L'un des derniers vestiges du programme nucléaire de Saddam Hussein se trouve en ce moment même dans le port de Montréal. Une importante cargaison d'uranium naturel concentré en provenance d'Irak y a été livrée vendredi soir à bord d'un navire américain, au cours d'une opération entourée du plus grand secret.

Le précieux chargement appartient à l'entreprise canadienne Cameco, qui l'a acheté du gouvernement irakien pour plusieurs millions de dollars l'an dernier. Les échanges ont été supervisés par le gouvernement américain et c'est à sa demande expresse que la transaction et les déplacements de la cargaison ont été menés en secret.

«Nous avons l'habitude d'assurer le transport d'uranium partout dans le monde, mais cette fois, la provenance en était vraiment particulière. Pour des raisons évidentes, il a fallu prendre des mesures extraordinaires», a indiqué à La Presse le porte-parole de Cameco, Lyle Krahn.

Les Américains craignaient que des insurgés attaquent le convoi au moment de sa sortie d'Irak. Les 550 tonnes d'uranium ont donc quitté Bagdad dans 37 avions différents vers une base militaire américaine dans l'océan Indien. Là, elles ont été chargées à bord d'un cargo américain à destination du Canada, le 3 juin.

Le cargo a été délesté samedi matin sur le quai Baker du port de Montréal. Sa cargaison attend maintenant d'être transportée par camion jusqu'en Ontario. Tous les conteneurs devraient quitter la ville d'ici à vendredi, a indiqué le porte-parole du Port de Montréal, Jean-Paul Lejeune.

Cameco transformera cet uranium dans ses usines de Port Hope et Blind River, en Ontario, pour qu'il alimente les réacteurs de centrales nucléaires.
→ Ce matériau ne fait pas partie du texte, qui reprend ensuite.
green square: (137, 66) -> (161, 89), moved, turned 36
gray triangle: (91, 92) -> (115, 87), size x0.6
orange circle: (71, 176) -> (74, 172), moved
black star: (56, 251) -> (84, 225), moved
Cameco n'a pas voulu préciser combien a coûté la transaction, mais M. Krahn a expliqué que l'offre des Américains était des plus intéressantes, et pas seulement au plan financier. «Cela permet à la fois de soustraire de l'uranium d'une région instable et de produire une énergie propre.»

Mais le secret entourant la transaction a aussi soulevé des critiques, hier. «Le gouvernement canadien et Cameco auraient dû prévenir la population de l'arrivée du chargement et des tractations qui l'ont précédé. Des questions de sécurité et d'environnement sont en jeu, a commenté Dave Martin, responsable du dossier de l'énergie pour Greenpeace. S'il n'y avait réellement aucun danger, pourquoi a-t-on pris autant de précautions?»

Le gouvernement du Canada n'est pas tenu d'aviser les citoyens de ce genre d'opération. «Les déplacements de matières dangereuses sont déjà encadrés de façon très rigoureuse. Puisque tout s'est déroulé selon les règles, il n'était pas nécessaire d'aviser la population», a indiqué Marie-Anyk Côté, porte-parole de Transports Canada.

L'administration portuaire relève aussi qu'il n'y a rien d'anormal à ce que du matériel radioactif transite par Montréal. «La seule particularité, c'est que, d'habitude, nous l'exportons au lieu de l'importer», a dit Jean-Paul Lejeune. Les employés auraient été informés de la nature de la cargaison qu'ils avaient à manipuler et tous les conteneurs étaient frappés du symbole universel de la radioactivité, une hélice rouge au coeur d'un cercle jaune.

C'est la première fois que Cameco conduit une opération aussi délicate. «C'est l'affaire d'une fois. Cela ne se répétera pas», a affirmé hier M. Krahn.